Supporters of Marcellus Shale drilling and the jobs the industry has created rallied at the Pennsylvania Capitol Tuesday in an effort to bring attention to the economic benefits of drilling, as protestors called for increased taxation.
The Marcellus Shale Coalition, which lobbies on behalf of the drilling industry, organized the rally and brought people from across the state to march from City Island to the Capitol. Organizers estimated at least 2,000 people in attendance.
“Energy equals jobs. Energy equals opportunity,” said Paula Jackson, president and CEO of the American Association of Blacks in Energy.
Brian Smith, a farmer from Wayne County, talked about how leasing land has helped to save some family farms from bankruptcy.
“When we started leasing our land to natural gas development, we stopped losing our farms,” said Smith.
Earlier in the day state Sen. Mike Stack (D-5th) joined former DEP Secretary John Hanger, who dropped out of the race for governor, in calling for a 5 percent severance tax on drillers.
“Every state other than Pennsylvania has an extraction tax and many of them use money from the extraction tax to fund public and higher education,” said Stack.

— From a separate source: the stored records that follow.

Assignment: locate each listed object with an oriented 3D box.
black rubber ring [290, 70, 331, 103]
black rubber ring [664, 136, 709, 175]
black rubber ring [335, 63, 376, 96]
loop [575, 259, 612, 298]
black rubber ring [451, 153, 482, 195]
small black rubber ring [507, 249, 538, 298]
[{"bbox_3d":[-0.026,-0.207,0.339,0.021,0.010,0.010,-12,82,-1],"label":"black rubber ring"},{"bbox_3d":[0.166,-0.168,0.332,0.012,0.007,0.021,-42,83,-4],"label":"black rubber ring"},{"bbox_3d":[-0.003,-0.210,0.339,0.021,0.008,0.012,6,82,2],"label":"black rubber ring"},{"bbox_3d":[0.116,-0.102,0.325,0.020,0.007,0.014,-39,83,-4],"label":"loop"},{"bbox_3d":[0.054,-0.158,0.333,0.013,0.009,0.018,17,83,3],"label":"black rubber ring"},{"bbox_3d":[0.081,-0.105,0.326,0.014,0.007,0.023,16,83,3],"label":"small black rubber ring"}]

Democrats in the race for governor either have run TV advertisements or spoken of increased taxes on drilling in the run up to the primary on May 20.

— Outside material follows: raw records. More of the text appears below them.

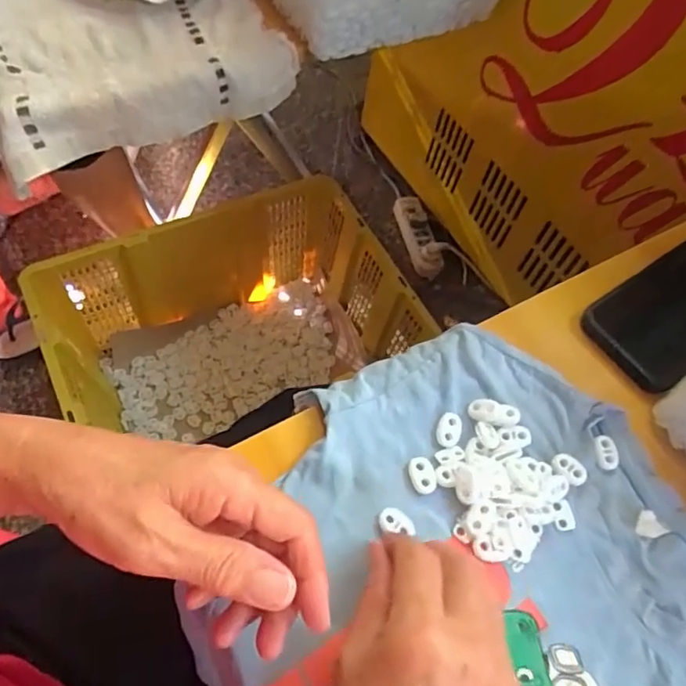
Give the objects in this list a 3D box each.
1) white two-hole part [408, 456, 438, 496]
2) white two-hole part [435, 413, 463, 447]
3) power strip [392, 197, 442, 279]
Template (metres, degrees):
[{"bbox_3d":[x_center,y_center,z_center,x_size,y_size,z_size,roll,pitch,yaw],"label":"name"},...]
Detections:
[{"bbox_3d":[0.050,0.083,0.338,0.017,0.005,0.022,-3,62,-8],"label":"white two-hole part"},{"bbox_3d":[0.070,0.057,0.353,0.016,0.005,0.023,21,61,4],"label":"white two-hole part"},{"bbox_3d":[0.156,-0.222,1.120,0.056,0.050,0.189,-12,60,-10],"label":"power strip"}]

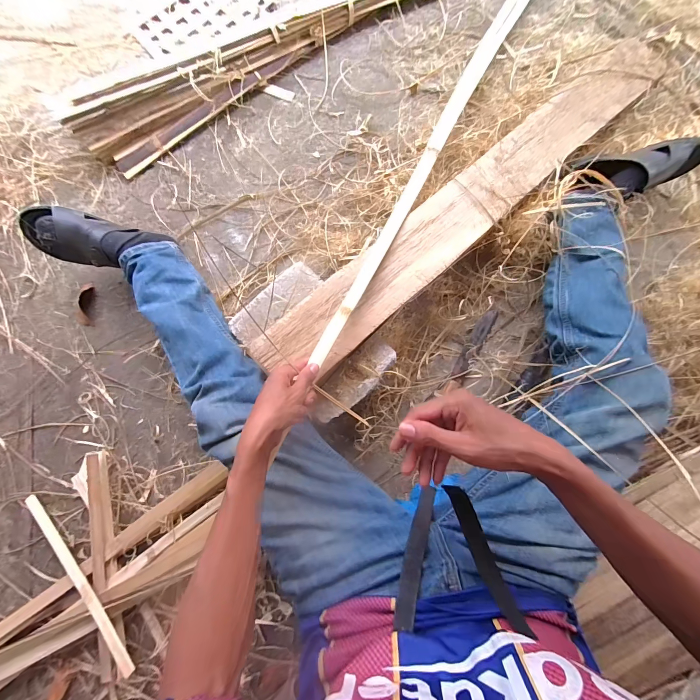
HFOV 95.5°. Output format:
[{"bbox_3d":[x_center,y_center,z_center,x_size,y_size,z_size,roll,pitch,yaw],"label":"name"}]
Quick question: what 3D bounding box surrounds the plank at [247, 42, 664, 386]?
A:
[{"bbox_3d":[0.253,-0.299,0.626,1.034,0.023,0.128,-41,81,-9],"label":"plank"}]

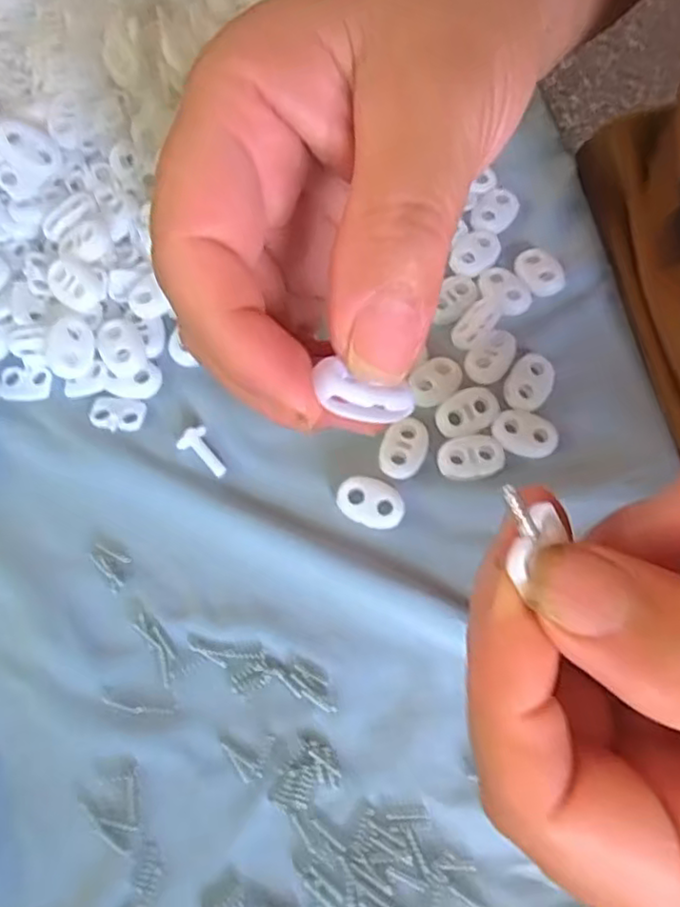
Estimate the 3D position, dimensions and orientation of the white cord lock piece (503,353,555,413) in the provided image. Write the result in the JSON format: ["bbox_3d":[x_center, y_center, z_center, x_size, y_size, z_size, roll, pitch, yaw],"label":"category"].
[{"bbox_3d":[0.067,-0.026,0.228,0.015,0.004,0.023,29,72,9],"label":"white cord lock piece"}]

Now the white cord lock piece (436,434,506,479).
[{"bbox_3d":[0.044,0.001,0.219,0.022,0.004,0.015,-9,70,-4],"label":"white cord lock piece"}]

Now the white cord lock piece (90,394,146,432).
[{"bbox_3d":[-0.078,-0.014,0.226,0.019,0.004,0.012,9,70,3],"label":"white cord lock piece"}]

Gov. Tom Corbett (R) repeatedly has criticized the call for a severance tax, citing the impact fee as well as the corporate net income tax.
Corbett has said since 2012, the impact fee has generated more than $600 million in revenue.

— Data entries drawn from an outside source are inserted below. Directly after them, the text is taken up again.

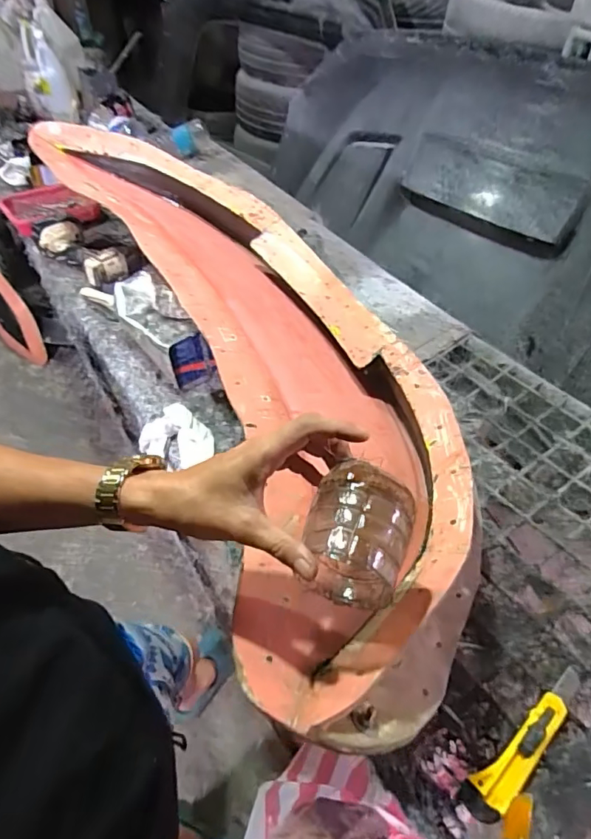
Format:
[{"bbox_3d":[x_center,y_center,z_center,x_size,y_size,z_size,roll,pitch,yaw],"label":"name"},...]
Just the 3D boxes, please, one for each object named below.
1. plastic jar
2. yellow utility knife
[{"bbox_3d":[0.046,0.086,0.366,0.069,0.076,0.076,14,52,12],"label":"plastic jar"},{"bbox_3d":[0.241,0.327,0.506,0.183,0.020,0.036,-31,56,-22],"label":"yellow utility knife"}]

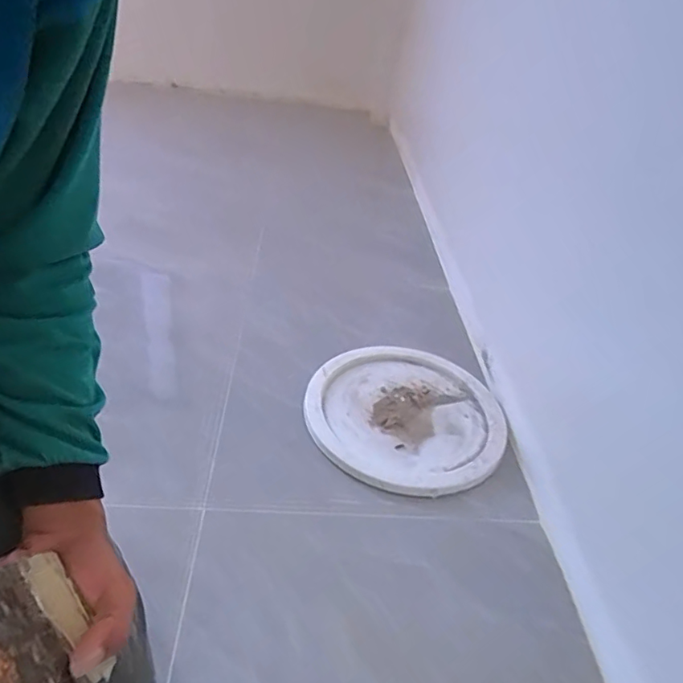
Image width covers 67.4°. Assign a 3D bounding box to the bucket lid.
[{"bbox_3d":[0.094,0.107,0.764,0.279,0.018,0.290,4,35,-3],"label":"bucket lid"}]

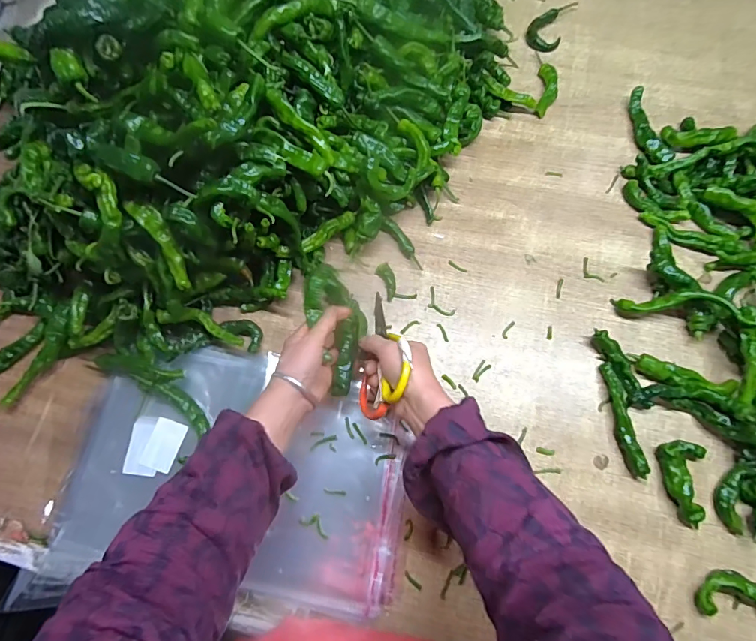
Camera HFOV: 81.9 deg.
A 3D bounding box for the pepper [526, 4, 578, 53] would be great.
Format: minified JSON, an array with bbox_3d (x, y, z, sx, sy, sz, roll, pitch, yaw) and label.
[{"bbox_3d":[0.294,-0.510,0.739,0.058,0.020,0.125,26,75,9],"label":"pepper"}]

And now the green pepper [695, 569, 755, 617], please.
[{"bbox_3d":[0.401,0.305,0.471,0.095,0.028,0.050,16,73,6],"label":"green pepper"}]

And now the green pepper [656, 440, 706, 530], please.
[{"bbox_3d":[0.353,0.187,0.509,0.050,0.025,0.092,13,73,5],"label":"green pepper"}]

Following the rally, the Pennsylvania Budget and Policy Center, a progressive Harrisburg-based think tank, released a statement criticizing the industry for “exaggerating its importance to Pennsylvania’s economy.”
The center points out shale-related drilling accounts for about 33,000 jobs.
As Pennsylvania looks at a budget shortfall in this fiscal year, the center also called on lawmakers to consider enacting the severance tax to try to offset future budget cuts.